The only real cure for a tumor is to cut it out, and that is why I am asking everyone who does not fully and completely understand the complexities of the dystopic TCB setting to NOT write in it… I still appreciate TCB stories, even the ones written in the dystopic setting, but no one can fake that deeper understanding that has made some of those special, and when a writer tries to fake it – that is when all I see is the ugly rotting building. To put it simply, I would rather read a story that is true to the heart of the author than one that is trying to be great.

5319119

The end of the world has never been a theme of The Conversion Bureau, and I can say this with certainty because the phrase “the end of the world” has always pertained to the end of life.

Um, no.

It’s a far from irrelevant point here that the word "world" originally meant something rather different, and much more specific, than it means to most people nowadays. In Old English it’s weorold or werold, wer meaning "man" or "human being" (as in werewolf, literally "manwolf") and old meaning more or less what it means in modern English. The world is the man-old, the time of men or of human beings, or more precisely a particular time defined by a particular humankind, a particular culture or kind of people; we’ll get to that in a future post.
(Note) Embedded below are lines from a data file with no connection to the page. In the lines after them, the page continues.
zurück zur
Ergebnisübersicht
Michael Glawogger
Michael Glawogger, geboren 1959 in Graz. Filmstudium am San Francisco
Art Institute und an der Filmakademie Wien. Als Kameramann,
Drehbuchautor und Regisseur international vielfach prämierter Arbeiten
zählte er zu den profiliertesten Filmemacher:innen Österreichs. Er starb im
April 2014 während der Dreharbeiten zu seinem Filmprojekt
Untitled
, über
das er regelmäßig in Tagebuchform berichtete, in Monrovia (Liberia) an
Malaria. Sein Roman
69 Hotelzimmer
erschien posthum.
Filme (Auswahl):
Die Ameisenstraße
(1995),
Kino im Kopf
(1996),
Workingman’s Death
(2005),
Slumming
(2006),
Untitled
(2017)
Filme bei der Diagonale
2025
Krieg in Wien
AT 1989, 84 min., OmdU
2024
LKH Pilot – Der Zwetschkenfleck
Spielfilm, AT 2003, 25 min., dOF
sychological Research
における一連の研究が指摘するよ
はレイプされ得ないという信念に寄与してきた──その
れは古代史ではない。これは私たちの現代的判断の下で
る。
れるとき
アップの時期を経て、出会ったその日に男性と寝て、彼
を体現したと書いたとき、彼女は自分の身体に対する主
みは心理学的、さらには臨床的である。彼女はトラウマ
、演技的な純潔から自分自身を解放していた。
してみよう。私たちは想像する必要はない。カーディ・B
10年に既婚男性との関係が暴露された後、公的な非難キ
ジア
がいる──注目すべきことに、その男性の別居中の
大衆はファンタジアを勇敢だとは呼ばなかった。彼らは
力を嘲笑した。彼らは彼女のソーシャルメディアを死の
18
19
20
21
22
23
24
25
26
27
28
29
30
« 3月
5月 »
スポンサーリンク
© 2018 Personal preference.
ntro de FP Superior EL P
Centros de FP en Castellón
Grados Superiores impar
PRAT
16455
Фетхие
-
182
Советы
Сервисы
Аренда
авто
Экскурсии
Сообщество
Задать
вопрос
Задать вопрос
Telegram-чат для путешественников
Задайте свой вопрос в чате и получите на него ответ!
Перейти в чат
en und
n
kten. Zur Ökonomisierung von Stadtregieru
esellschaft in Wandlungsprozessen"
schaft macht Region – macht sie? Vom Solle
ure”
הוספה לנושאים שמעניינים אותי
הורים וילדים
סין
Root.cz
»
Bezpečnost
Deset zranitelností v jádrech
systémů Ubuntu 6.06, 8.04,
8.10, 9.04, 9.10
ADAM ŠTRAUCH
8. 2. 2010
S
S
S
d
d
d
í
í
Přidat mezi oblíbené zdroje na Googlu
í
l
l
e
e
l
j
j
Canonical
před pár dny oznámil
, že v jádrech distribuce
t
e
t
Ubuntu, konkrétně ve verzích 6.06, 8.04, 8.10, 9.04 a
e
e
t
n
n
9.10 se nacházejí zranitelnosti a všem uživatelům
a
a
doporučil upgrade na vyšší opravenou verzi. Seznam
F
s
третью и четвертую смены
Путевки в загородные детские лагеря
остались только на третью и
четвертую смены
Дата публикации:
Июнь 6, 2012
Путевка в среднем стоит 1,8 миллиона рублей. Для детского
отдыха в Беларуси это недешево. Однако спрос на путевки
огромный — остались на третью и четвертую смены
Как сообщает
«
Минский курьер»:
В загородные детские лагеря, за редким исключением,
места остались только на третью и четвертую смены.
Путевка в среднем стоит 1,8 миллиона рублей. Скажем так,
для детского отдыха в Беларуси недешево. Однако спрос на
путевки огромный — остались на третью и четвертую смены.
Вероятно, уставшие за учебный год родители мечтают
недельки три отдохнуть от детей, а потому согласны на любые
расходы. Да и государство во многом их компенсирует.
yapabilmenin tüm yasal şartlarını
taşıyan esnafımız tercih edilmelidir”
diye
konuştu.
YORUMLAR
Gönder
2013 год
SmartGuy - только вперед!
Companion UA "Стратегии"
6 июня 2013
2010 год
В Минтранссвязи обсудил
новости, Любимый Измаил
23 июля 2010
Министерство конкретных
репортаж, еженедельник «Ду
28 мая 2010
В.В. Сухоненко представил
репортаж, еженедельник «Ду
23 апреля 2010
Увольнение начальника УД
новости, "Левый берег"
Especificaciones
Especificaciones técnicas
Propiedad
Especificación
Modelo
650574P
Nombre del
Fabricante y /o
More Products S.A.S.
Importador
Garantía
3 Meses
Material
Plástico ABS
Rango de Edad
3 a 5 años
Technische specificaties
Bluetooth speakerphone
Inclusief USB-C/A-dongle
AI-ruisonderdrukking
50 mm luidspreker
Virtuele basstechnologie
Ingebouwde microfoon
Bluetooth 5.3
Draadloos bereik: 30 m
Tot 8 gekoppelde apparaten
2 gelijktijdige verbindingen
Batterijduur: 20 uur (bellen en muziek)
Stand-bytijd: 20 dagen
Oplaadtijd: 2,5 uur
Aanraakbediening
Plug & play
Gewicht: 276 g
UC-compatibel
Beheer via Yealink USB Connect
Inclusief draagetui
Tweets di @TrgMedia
That same habit of using one word to mean "world" and "age" isn’t restricted to Old English. The Hebrew word olam, the Greek word aion, and the Latin word saeculum, just for starters, also have the same double meaning—or, to be a bit more precise, the same single meaning that we, in the modern industrial world, split into two fragments.

The opening quotation from the article in question:

"There is something about the destruction of civilization that connects with the modern reader."

"The end of the world", in this context, clearly means "the end of our current way of life / culture / civilization / era". TCB is about adapting to a new way of life, integrating into a new culture and civilization, and the start of a new era. Q.E.D.